Сейчас, бабушкиных гостинцев отведав, Топилин-младший куда-то удаляется. Вослед ему несется:
– Опять до полуночи?! Бродит и бродит… – сокрушается Топилин-старший. – Сидел бы, читал. Сколько газет, журналов. Бездна интересного. Наконец-то правду сказали о нашем зверином обществе. Столько информации… Из почтового ящика не успеваешь вынимать. «Новый мир», «Звезда», «Знамя»… Когда на работе подписка шла, все удивлялись, на месячную зарплату я подписался. И правильно сделал. Вся эта гласность может внезапно кончиться. А я всю жизнь потом эти журналы читать буду. Жаль, времени мало. Два выходных всего. В библиотеку придешь, там бездна интересного. Что ни откроешь. О детских тюрьмах, например. О психиатрических больницах… О домах престарелых… Люди везде страдают. И все потому, что мы – рабский народ и мало протестуем. Я теперь протестую всегда. В Тбилиси когда случилось, я сразу подал телеграмму… Пусть знают, что это – позор. Стариков не пожалели… Женщин… Матерей своих… Подняли руку… А Баку?! А Вильнюс?!
За окном смеркается. Там обычный городской пейзаж: двор, коробки домов подступают к окнам. Весною не пахнет. Весна далеко от города: в нашем поселке, за Доном, в Грушевой да Петипской балках, где на теплых склонах уже отцветают золотые головки мать-и-мачехи, синие колокольцы сон-травы клонятся к земле.
– Скоро лето… – говорю я. – Будет отпуск…
– Да, да! Отпуск! – вскидывается Топилин-старший. – Возьму отпуск и сразу поеду в Литву. Там так сейчас интересно! Пикеты, борьба! Люди добиваются свободы. А у нас – ничего-ничегошеньки. Сплошное болото. Два-три митинга и все. Разве с нашим народом можно завоевать свободу? Устроить достойную жизнь?! В Литву! Только в Литву! Плюну и обменяю квартиру на Прибалтику. Там – единство народа! Там люди все вместе, рука в руку…
Кошки ластятся к хозяину, трутся об ногу его.
– Есть захотели? Сейчас, сейчас… – поднимается Топилин. – Посмотрим, чего нам прислали, какие гостинцы…
Я тоже прощаюсь и ухожу. На улице темно. В окнах – свет. Там жизнь, за каждым окном своя. Не сужу ее, возраст не тот.
Но старую Топилиху все равно вспоминаю. Как провожает меня, как глядит мне вслед.
* * *
А теперь – о матери своей.
Пишу эти строки от дома далеко. Зима. За окном февральская метельная ночь. Лес шумит. Снег шуршит по оконному стеклу. Форточку откроешь и слышишь, как что-то скрипит и жалобно стонет в лесу.

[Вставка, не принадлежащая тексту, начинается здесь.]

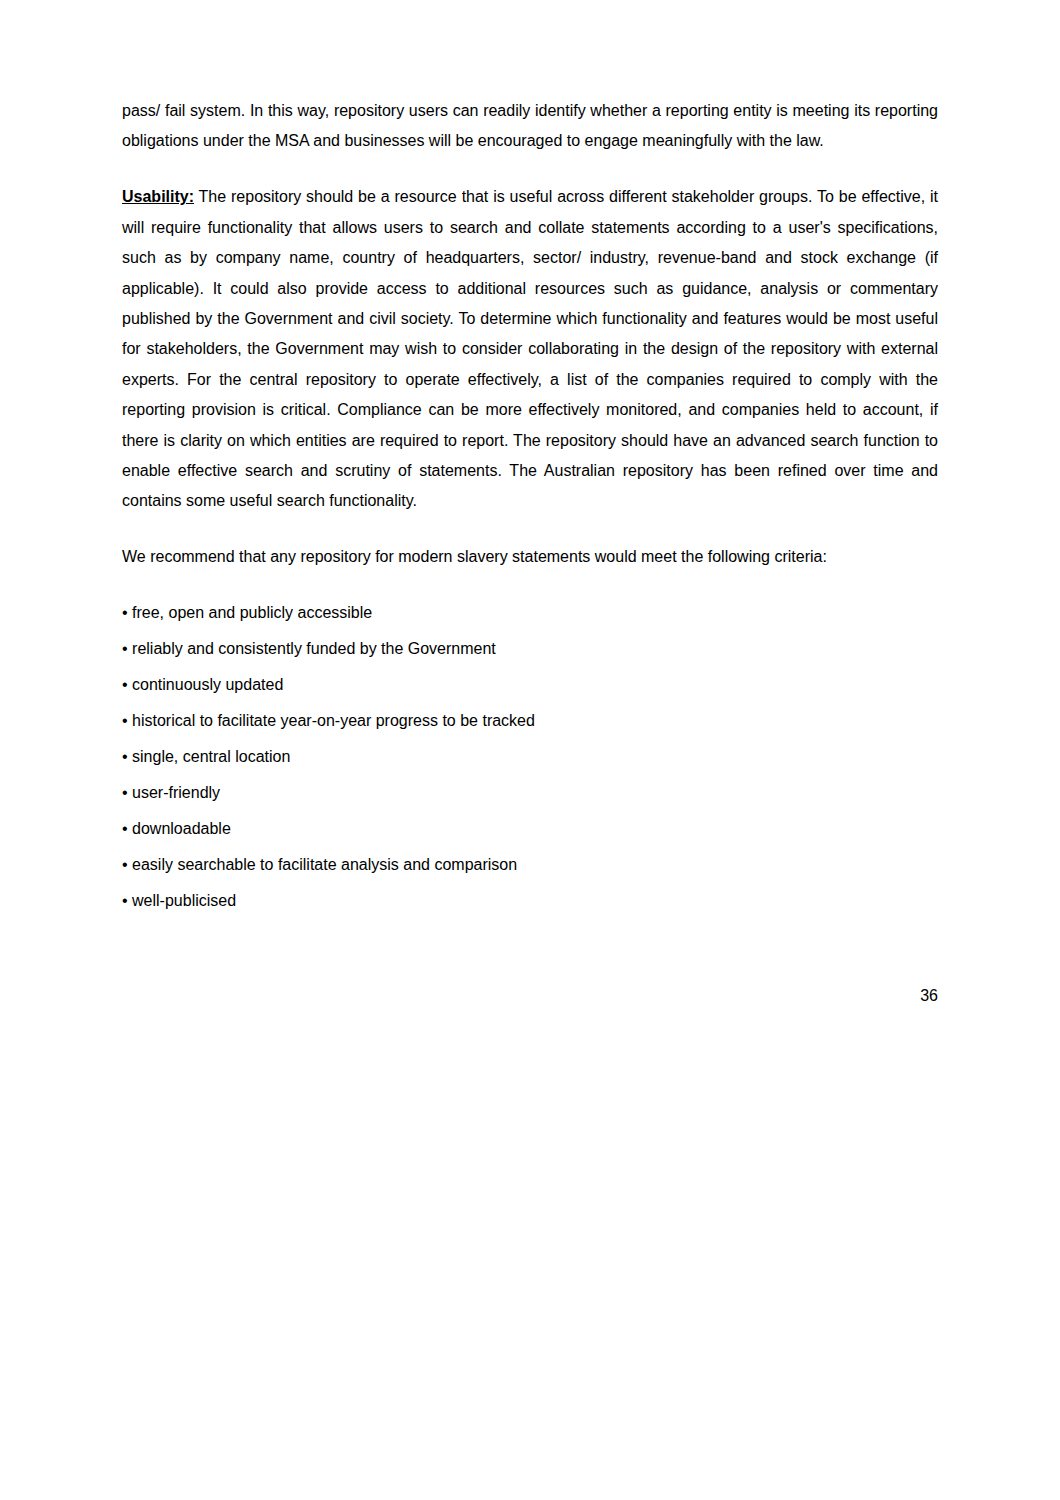pass/ fail system. In this way, repository users can readily identify whether a reporting entity is meeting its reporting obligations under the MSA and businesses will be encouraged to engage meaningfully with the law.
Usability: The repository should be a resource that is useful across different stakeholder groups. To be effective, it will require functionality that allows users to search and collate statements according to a user's specifications, such as by company name, country of headquarters, sector/ industry, revenue-band and stock exchange (if applicable). It could also provide access to additional resources such as guidance, analysis or commentary published by the Government and civil society. To determine which functionality and features would be most useful for stakeholders, the Government may wish to consider collaborating in the design of the repository with external experts. For the central repository to operate effectively, a list of the companies required to comply with the reporting provision is critical. Compliance can be more effectively monitored, and companies held to account, if there is clarity on which entities are required to report. The repository should have an advanced search function to enable effective search and scrutiny of statements. The Australian repository has been refined over time and contains some useful search functionality.
We recommend that any repository for modern slavery statements would meet the following criteria:
free, open and publicly accessible
reliably and consistently funded by the Government
continuously updated
historical to facilitate year-on-year progress to be tracked
single, central location
user-friendly
downloadable
easily searchable to facilitate analysis and comparison
well-publicised
36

Дом мой далеко. Уезжал, прощался с матерью, обнял ее и вдруг почуял, увидел, какой она стала маленькой, чуть не в пояс мне. Боже, боже…
Теперь вот – чужие края. Метель за окном. Кто там жалобно стонет? Не моя ли мать это плачет в далекой дали?
Старик и Чуря
Самый лучший час над водой – тихий вечер. Днем стояла жара, словно летняя, и теперь – тепло. Безветрие, гладь воды, вечернее солнце. Черные крачки, ловкие, острокрылые, кружат низко, кричат: «Ти-пит! Ти-пит!» Тяжелая цапля плывет в вышине, легко махая крылами. Хор лягушек; слитный высокий гул водяных быков. Иволга раз за разом поет протяжно. Кукушка устало и медленно ведет последний счет в нынешнем дне. Тихий вечер.
Рыбацкие катера стоят, ткнувшись носами в берег. На палубах непривычный покой. Все уехали. Завтра – праздник. Нынче подались по домам, в поселок. Остались Чуря, Старик да я – гость заезжий.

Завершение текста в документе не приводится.